Nesse ponto, somos confrontados em uma posição estranha em Jornada
nas Estrelas: acabamos ficando mais do lado da dra. Crusher do
que do capitão Picard, que defende abertamente o modo de vida
Klingon como uma opção viável para Riker, e advoga que Beverly
devesse dar a Worf a chance de optar pelo tratamento experimental.
Claro que isso não faz com que Jean-Luc seja um "vilão"
da história (papel claramente atribuído à dra. Russell,
principalmente na cena em que ela "mata" um paciente ao
usar um tratamento experimental), mas nos deixa na cômoda situação
de vê-lo se equivocar --o que é muito raro ao longo da série.
Embora ele tome posições muito sensatas e aparentemente defensáveis,
é óbvio que ele desprezou dois fatores fundamentais. Com Beverly,
jogou a ética médica pela latrina, julgando-a flexível o
suficiente para adaptar-se ao modo de vida Klingon.
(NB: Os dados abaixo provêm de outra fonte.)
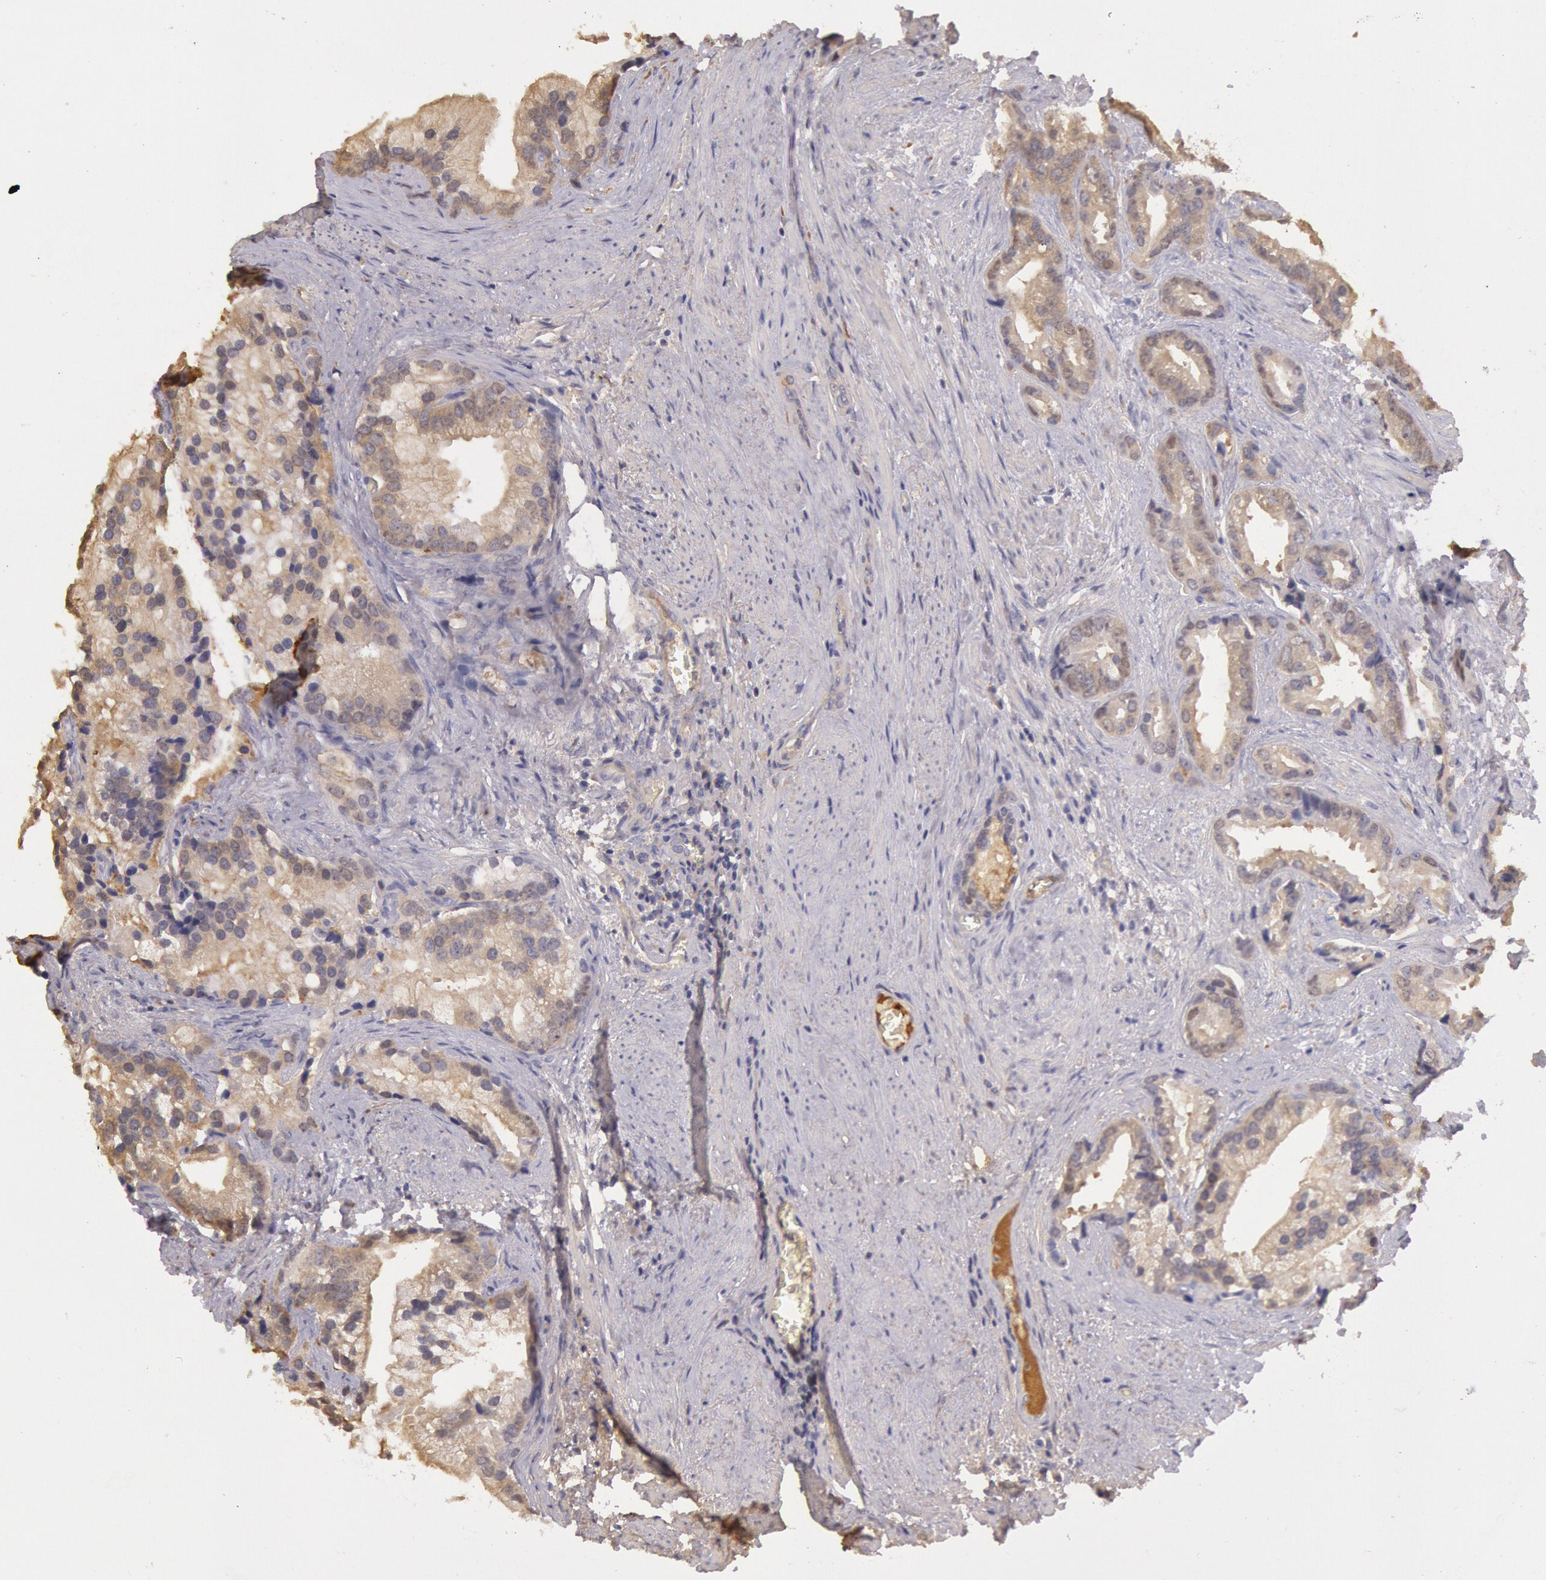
{"staining": {"intensity": "negative", "quantity": "none", "location": "none"}, "tissue": "prostate cancer", "cell_type": "Tumor cells", "image_type": "cancer", "snomed": [{"axis": "morphology", "description": "Adenocarcinoma, Low grade"}, {"axis": "topography", "description": "Prostate"}], "caption": "Immunohistochemical staining of prostate low-grade adenocarcinoma demonstrates no significant positivity in tumor cells.", "gene": "C1R", "patient": {"sex": "male", "age": 71}}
Fosse isso
verdade, não seria necessário nenhum esforço para tratar Worf --Klingons
desprezam feridos como ele, e o procedimento correto seria ajudá-lo
a se matar.
Com Riker, colocou os direitos individuais de Worf à sua própria
morte acima dos interesses da nave e de sua tripulação, que
perderia um amigo querido, um colega e um oficial competente, que
poderia muito bem recuperar suas funções ao usar os implantes que
devolveriam 60% de sua mobilidade.
E se Picard teve a perder defendendo essas posições, quem saiu
ganhando mais, de longe, foi Beverly Crusher. Normalmente relegada a
um papel nulo ao longo dos episódios, "Ethics"
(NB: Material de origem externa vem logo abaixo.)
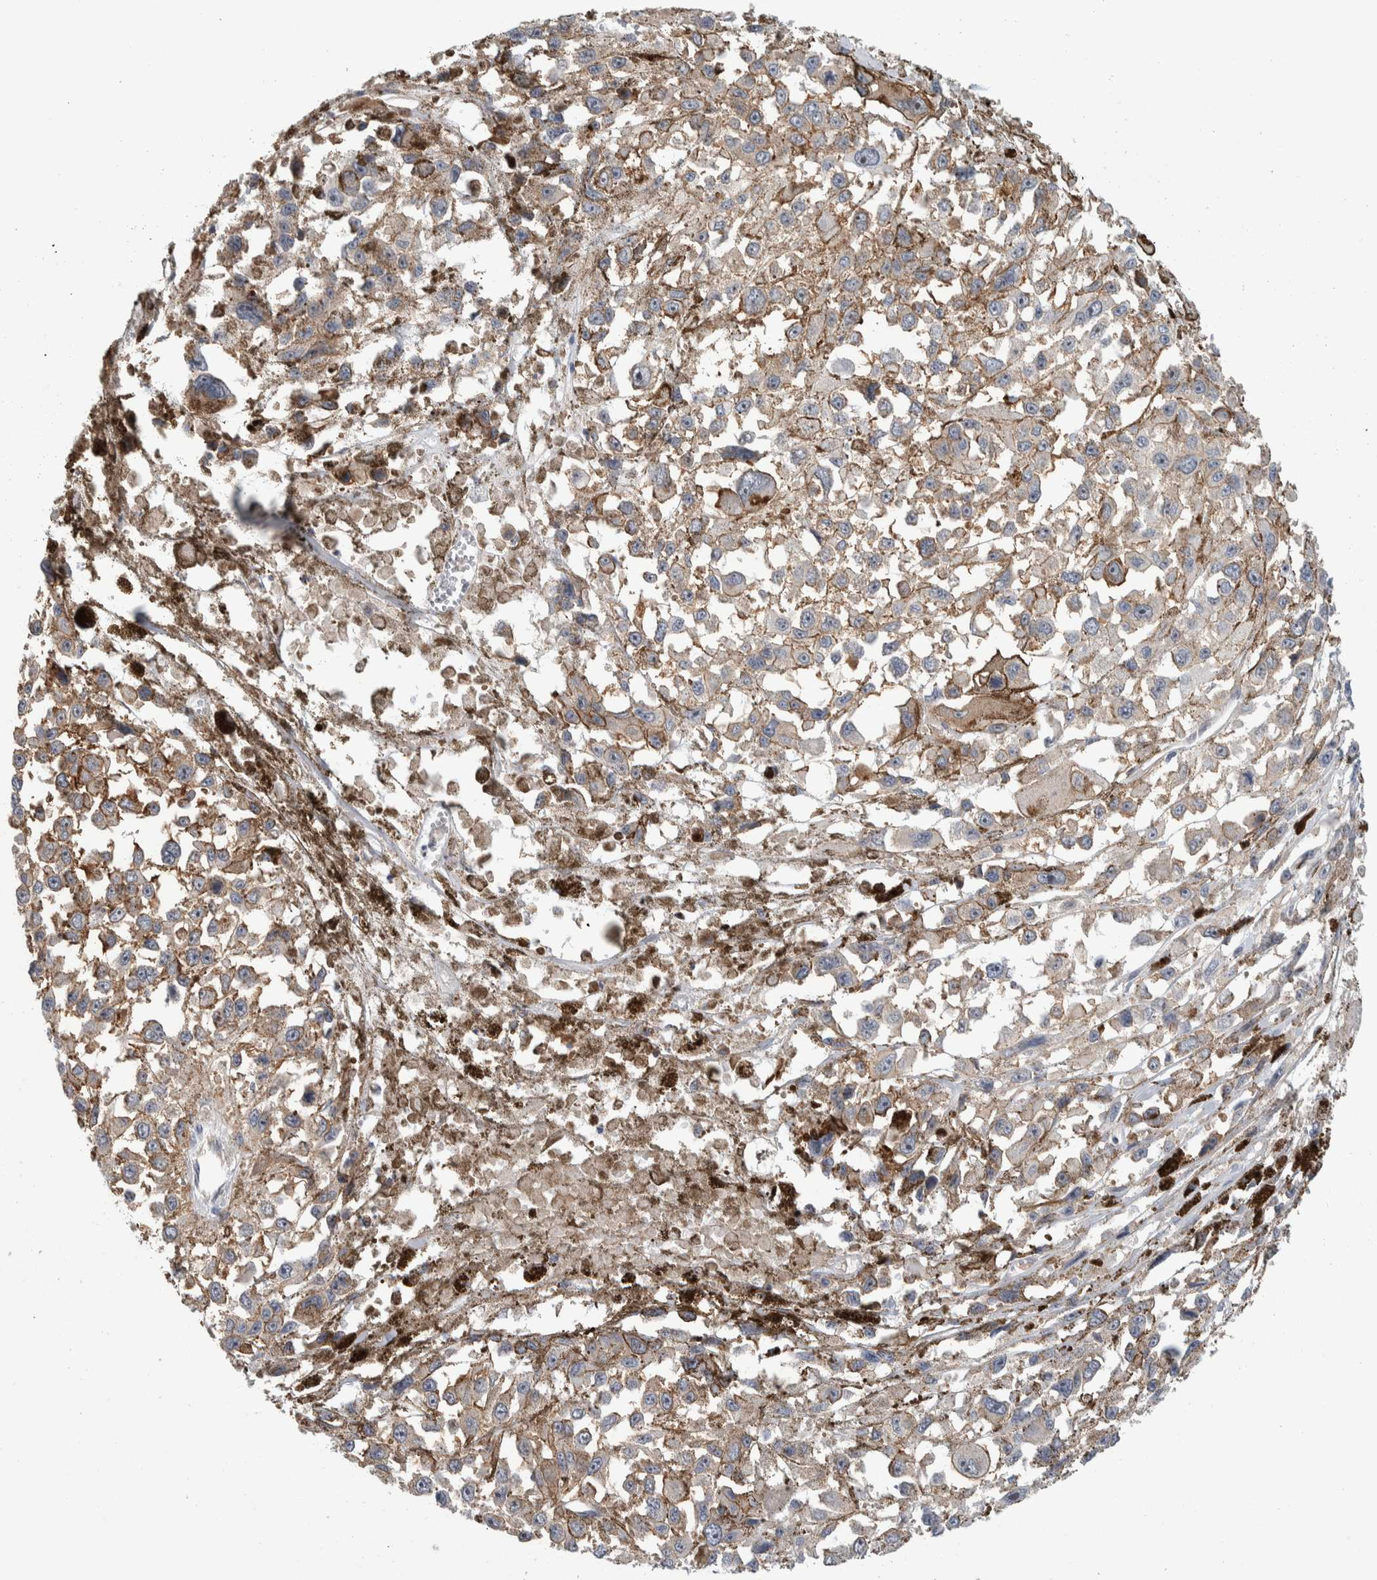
{"staining": {"intensity": "negative", "quantity": "none", "location": "none"}, "tissue": "melanoma", "cell_type": "Tumor cells", "image_type": "cancer", "snomed": [{"axis": "morphology", "description": "Malignant melanoma, Metastatic site"}, {"axis": "topography", "description": "Lymph node"}], "caption": "The immunohistochemistry histopathology image has no significant expression in tumor cells of malignant melanoma (metastatic site) tissue. (DAB IHC visualized using brightfield microscopy, high magnification).", "gene": "MSL1", "patient": {"sex": "male", "age": 59}}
representou um momento especial para a doutora, que pôde mostrar
todos os seus princípios médicos, sua integridade de caráter e
sua competência. Gates McFadden não perde a oportunidade e nos dá
uma de suas melhores interpretações. A frustração de Beverly ao
perder Worf na sala de cirurgia é indescritível.
"Ethics" não tem os tiroteios de "The Best
of Both Worlds", as complexidades técnicas de "Yesterday's
Enterprise", a nostalgia de "Unification"
ou a trama política de "Redemption".
Mesmo assim, torna-se um episódio especialíssimo pela verdade das
questões que discute e a honestidade e o discernimento com que as
discute. Mais que uma hora de Jornada nas Estrelas, é um
aviso para médicos, cientistas e opinião pública. É o franchise
exercendo seu papel na sociedade, como idealizava seu criador, Gene
Roddenberry.
Citações:
Worf - "Doctor,
I will not attempt to leave sickbay without your approval. The
restraining field is not necessary."
("Doutora, eu não tentarei sair da enfermaria sem sua aprovação.
O campo de restrição não é necessário.")
Crusher - "Worf, there is no restraining field."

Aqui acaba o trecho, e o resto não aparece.